Prez Mahama’s Handling of DDEP Is A Good Sign – World Bank Guru
A retired Economist, Mr. Michael Yaw Offei, has praised President John Dramani Mahama’s swift handling of the country’s Domestic Debt Exchange Programme (DDEP) as very positive.
In an exclusive interview in Tema, Mr. Mike Offei, who has worked with both the World Bank and the International Monetary Fund (IMF) said the report by the President so far is a good signal to the investment community that Ghana is ready for business.
“Just a few months ago, the hair-cut that investors forcibly received over their investment created the impression that the country was broke; such impression is detrimental to any economy since it informs investors that that economy is in no good position to pay back if you lend to it.
It is therefore very heartwarming that the President has taken swift action and has begun paying investors under the DDEP. If I were an investor, this would be the clearest signal to me that Ghana is a place where I can safely invest,” Mr. Michael Yaw Offei said.
The respected Economist who is also a retired diplomat, said this in an exclusive interview on Friday after the 2025 SONA delivered by President John Dramani Mahama.
In it the president announced the government’s successful honour of the matured coupon payment of GHS 6.081 billion (in cash) and GHS 3.46 billion (in kind) due in February 2025 to all Domestic Debt Exchange Programme (DDEP) bondholders.

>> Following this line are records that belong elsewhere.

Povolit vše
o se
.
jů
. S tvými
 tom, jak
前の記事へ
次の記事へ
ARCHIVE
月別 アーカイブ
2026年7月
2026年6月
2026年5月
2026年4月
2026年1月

In addition to this, the president also reported that the government has built additional buffers in the Sinking Fund to honour maturing DDEP bonds due in July and August.

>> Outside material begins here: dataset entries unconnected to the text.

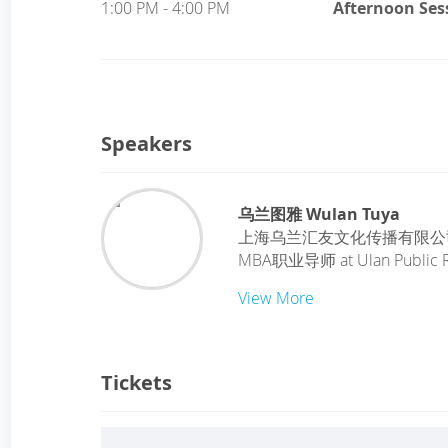
1:00 PM - 4:00 PM
Afternoon Ses
Speakers
乌兰图雅 Wulan Tuya
上海乌兰汇友文化传播有限公
MBA职业导师
at
Ulan Public 
View More
Tickets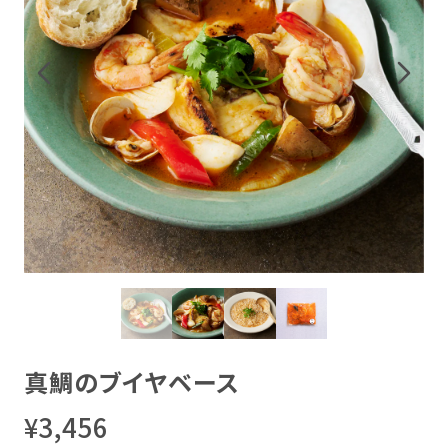
真鯛のブイヤベース
¥3,456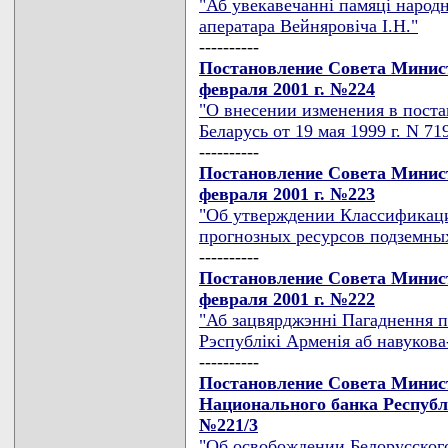
"Аб увекавечаннi памяцi народ
аператара Вейняровiча I.Н."
----------
Постановление Совета Минист
февраля 2001 г. №224
"О внесении изменения в пост
Беларусь от 19 мая 1999 г. N 71
----------
Постановление Совета Минист
февраля 2001 г. №223
"Об утверждении Классификаци
прогнозных ресурсов подземны
----------
Постановление Совета Минист
февраля 2001 г. №222
"Аб зацвярджэннi Пагаднення п
Рэспублiкi Арменiя аб навуков
----------
Постановление Совета Минис
Национального банка Республи
№221/3
"Об освобождении Белорусского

According to Mr. Mike Yaw Offei, “this particular assurance about the sinking fund which is purposed for servicing debt radiates confidence towards the investor community and this is crucial in the capital market.”
Mr. Mike Yaw Offei also praised the Mahama government’s earnest efforts towards completing Ghana’s upcoming fourth review of the IMF-supported Programme review which is scheduled from April 2nd to April 15th, 2025, with the IMF Executive Board expected to approve it in June 2025.
According to him, this is also a good signal to the investor community that Ghana is a country that is poised to find its way out of recent economic difficulties.
“Another highlight of interest to me is the report of a substantial reduction in interest rates for treasury bills with the 91-day treasury bill rate, which was 28.51% on January 6, 2025, decreasing to 24.48% as of February 24, 2025 and the 182-day Treasury bill rate, which was 29.07% as of January 6, 2025, decreasing to 25.388%, while the 364-day Treasury bill rate has also moved from 30.41% to 27.30%.
This means that Ghana’s credit-worthiness is strengthening because usually, high interest on treasury bills means that the issuer’s credit-worthiness is poor and therefore they have to offer higher interest rates in order to attract creditors,” Mr. Mike Yaw Offei said.